**TASK DIRECTIONS:** From the listing below, restate word for word the lines from the line containing "right shoulder: (243, 177)" down through the line containing "right eye: (357, 234)". Exclude pictures.

(STORED DATA begins)

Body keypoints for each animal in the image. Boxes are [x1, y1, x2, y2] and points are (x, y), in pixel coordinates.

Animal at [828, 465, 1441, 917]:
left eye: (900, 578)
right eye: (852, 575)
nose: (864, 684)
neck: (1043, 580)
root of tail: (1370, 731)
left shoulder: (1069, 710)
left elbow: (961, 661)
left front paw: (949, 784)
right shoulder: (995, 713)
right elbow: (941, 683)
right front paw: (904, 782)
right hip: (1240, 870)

(STORED DATA ends)
(STORED DATA begins)

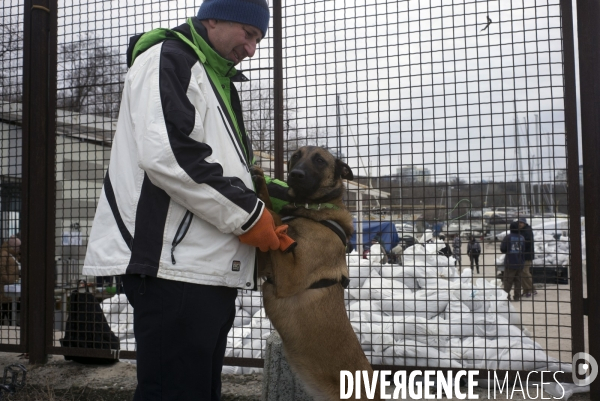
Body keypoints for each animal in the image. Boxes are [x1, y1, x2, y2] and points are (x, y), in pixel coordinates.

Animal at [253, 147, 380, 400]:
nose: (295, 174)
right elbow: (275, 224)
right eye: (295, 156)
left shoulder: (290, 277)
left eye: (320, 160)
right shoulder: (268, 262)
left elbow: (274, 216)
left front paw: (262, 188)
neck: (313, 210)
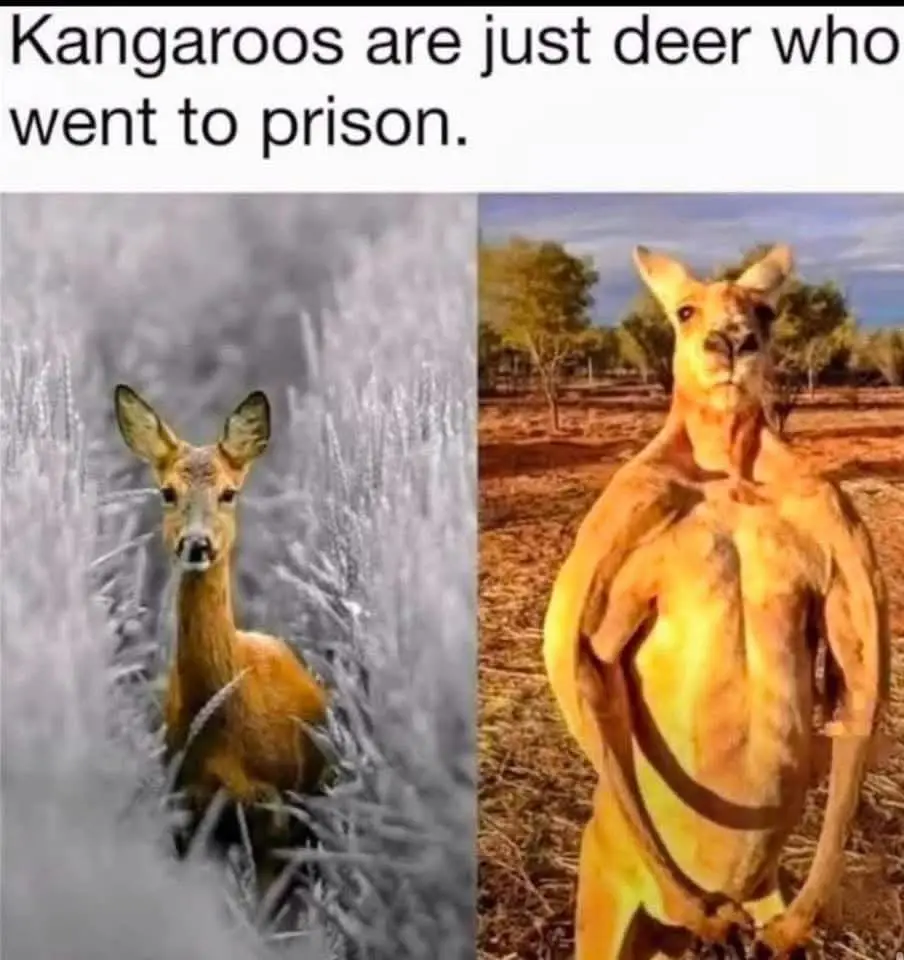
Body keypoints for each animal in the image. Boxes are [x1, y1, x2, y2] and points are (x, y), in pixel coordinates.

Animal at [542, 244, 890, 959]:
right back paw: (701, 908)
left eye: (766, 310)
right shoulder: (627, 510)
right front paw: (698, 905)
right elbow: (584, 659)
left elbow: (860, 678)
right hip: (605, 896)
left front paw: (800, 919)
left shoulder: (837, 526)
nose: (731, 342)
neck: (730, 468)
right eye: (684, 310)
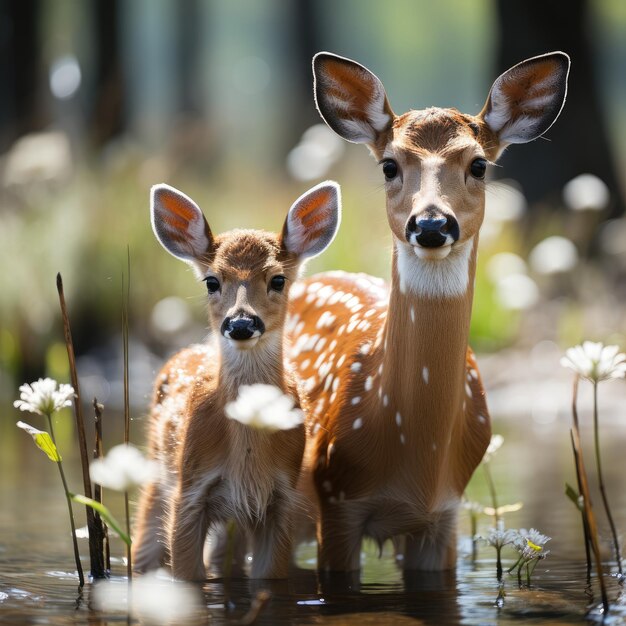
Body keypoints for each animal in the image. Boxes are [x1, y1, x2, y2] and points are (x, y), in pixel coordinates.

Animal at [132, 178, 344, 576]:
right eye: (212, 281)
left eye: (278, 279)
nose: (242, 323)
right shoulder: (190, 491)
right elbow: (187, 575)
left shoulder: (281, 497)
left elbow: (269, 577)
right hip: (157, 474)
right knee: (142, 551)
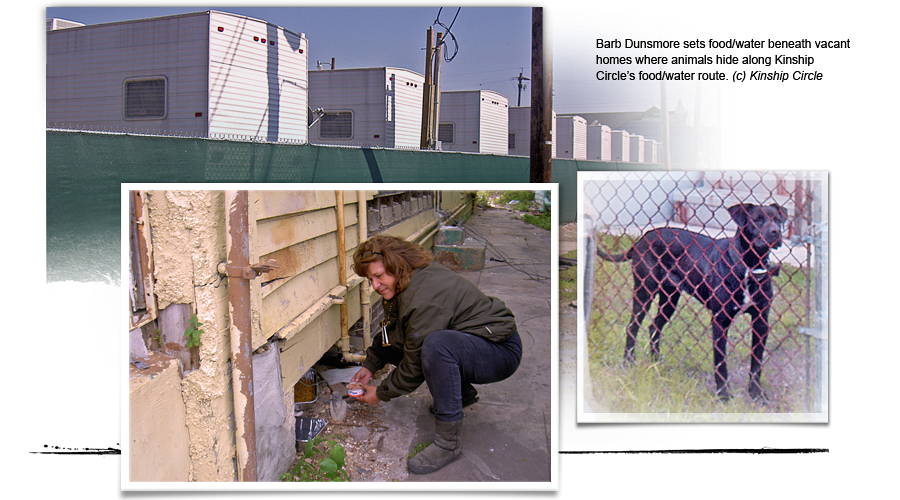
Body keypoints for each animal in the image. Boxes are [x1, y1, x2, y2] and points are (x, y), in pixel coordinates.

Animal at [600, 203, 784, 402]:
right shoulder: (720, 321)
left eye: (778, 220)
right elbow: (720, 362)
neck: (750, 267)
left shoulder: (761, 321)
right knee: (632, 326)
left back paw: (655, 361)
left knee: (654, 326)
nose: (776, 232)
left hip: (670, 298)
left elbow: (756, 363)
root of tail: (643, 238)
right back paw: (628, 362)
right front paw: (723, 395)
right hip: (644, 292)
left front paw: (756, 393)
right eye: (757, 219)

(STORED DATA ends)
(STORED DATA begins)

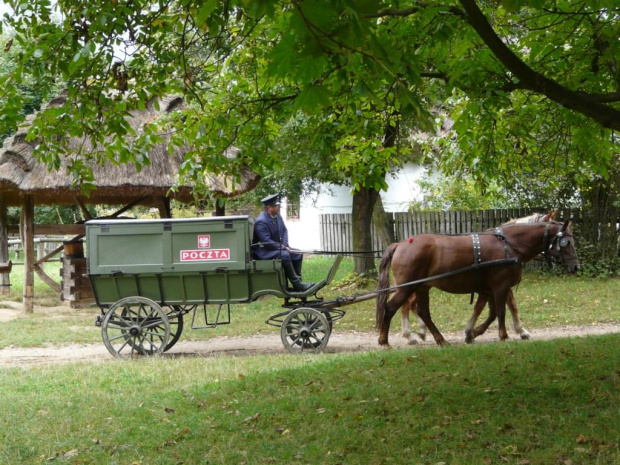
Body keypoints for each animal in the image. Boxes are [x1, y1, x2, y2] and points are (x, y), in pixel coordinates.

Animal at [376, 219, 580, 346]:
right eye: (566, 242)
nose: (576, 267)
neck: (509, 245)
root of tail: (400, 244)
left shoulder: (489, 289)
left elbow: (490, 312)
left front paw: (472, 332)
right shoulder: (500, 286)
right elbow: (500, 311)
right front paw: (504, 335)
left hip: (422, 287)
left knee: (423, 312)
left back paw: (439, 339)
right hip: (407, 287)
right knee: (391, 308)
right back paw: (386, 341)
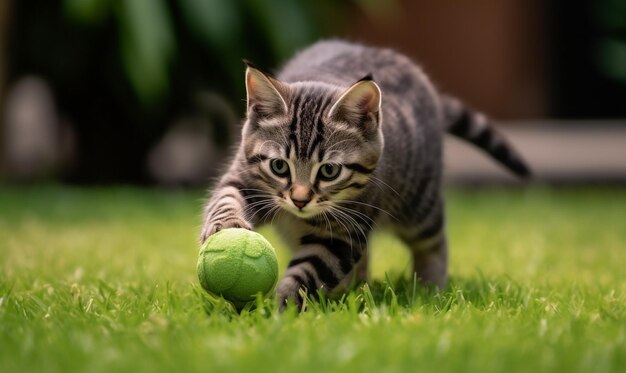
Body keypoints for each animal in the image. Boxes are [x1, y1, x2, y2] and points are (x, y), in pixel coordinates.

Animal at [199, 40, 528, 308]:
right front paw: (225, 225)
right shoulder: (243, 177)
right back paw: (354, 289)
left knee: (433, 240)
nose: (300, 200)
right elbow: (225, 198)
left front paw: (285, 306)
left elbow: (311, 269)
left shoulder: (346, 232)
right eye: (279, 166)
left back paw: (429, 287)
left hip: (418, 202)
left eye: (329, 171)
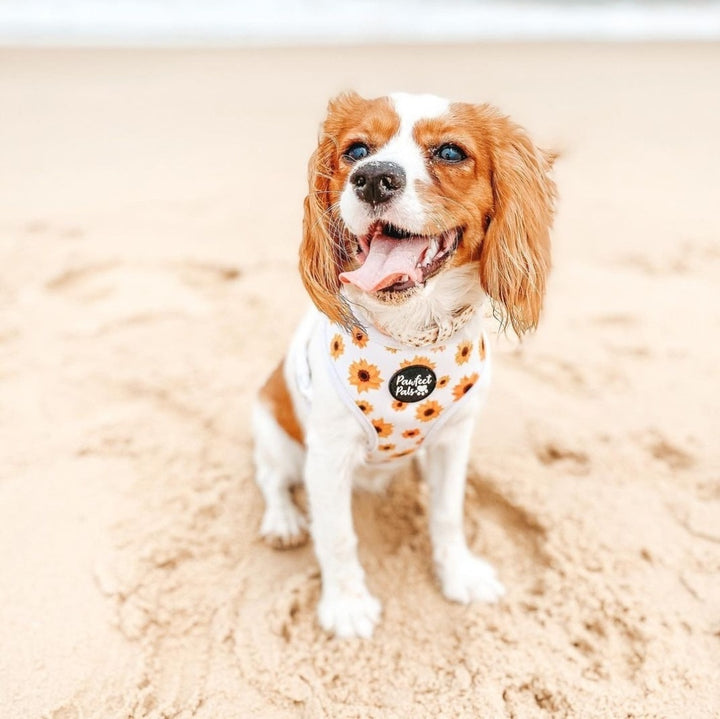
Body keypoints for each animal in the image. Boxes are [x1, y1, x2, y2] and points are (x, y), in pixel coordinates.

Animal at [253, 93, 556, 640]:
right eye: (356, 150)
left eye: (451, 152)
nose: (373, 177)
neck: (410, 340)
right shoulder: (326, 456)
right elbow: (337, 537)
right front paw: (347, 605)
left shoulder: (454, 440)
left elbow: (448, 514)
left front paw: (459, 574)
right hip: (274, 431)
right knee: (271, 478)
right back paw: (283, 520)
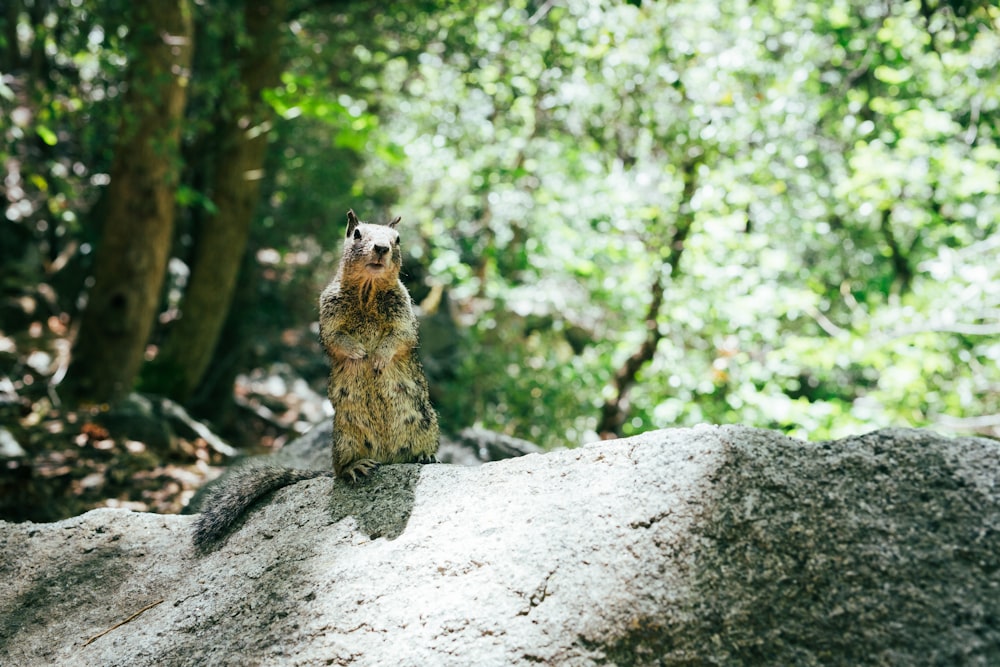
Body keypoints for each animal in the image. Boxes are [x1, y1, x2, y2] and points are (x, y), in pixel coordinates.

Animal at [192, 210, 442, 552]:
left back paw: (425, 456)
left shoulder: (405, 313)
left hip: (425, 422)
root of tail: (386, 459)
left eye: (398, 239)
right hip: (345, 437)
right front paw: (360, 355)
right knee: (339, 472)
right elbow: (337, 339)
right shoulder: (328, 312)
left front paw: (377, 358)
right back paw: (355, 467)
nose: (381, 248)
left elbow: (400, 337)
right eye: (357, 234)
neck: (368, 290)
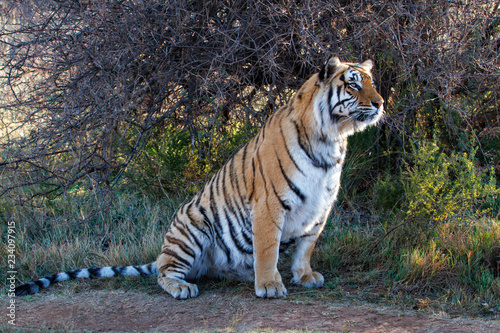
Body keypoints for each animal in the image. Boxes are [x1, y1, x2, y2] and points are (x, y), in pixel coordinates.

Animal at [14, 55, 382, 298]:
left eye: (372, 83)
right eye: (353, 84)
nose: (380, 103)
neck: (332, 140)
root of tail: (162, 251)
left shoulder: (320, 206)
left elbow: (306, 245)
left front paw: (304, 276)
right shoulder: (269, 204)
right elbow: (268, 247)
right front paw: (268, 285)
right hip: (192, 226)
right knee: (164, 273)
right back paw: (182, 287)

(STORED DATA ends)

**TASK SOLUTION:**
right shoulder: (243, 177)
right back paw: (354, 289)
left knee: (433, 240)
nose: (300, 200)
right elbow: (225, 198)
left front paw: (285, 306)
left elbow: (311, 269)
left shoulder: (346, 232)
right eye: (279, 166)
left back paw: (429, 287)
left hip: (418, 202)
left eye: (329, 171)
Body keypoints for each animal in the image. Boxes are [x1, y1, x2, y2] and points are (x, y), in pixel coordinates.

Animal at [253, 93, 556, 640]:
right eye: (356, 150)
left eye: (451, 152)
nose: (373, 177)
neck: (410, 340)
right shoulder: (326, 456)
right elbow: (337, 537)
right front paw: (347, 605)
left shoulder: (454, 440)
left elbow: (448, 514)
left front paw: (459, 574)
right hip: (274, 431)
right knee: (271, 478)
right back paw: (283, 520)
Body keypoints for each animal in the image. Boxes are [x1, y1, x2, y2] and points are (x, y), in pixel coordinates.

Animal at [192, 210, 442, 552]:
left back paw: (425, 456)
left shoulder: (405, 313)
left hip: (425, 422)
root of tail: (386, 459)
left eye: (398, 239)
right hip: (345, 437)
right front paw: (360, 355)
right knee: (339, 472)
right elbow: (337, 339)
right shoulder: (328, 312)
left front paw: (377, 358)
right back paw: (355, 467)
nose: (381, 248)
left elbow: (400, 337)
right eye: (357, 234)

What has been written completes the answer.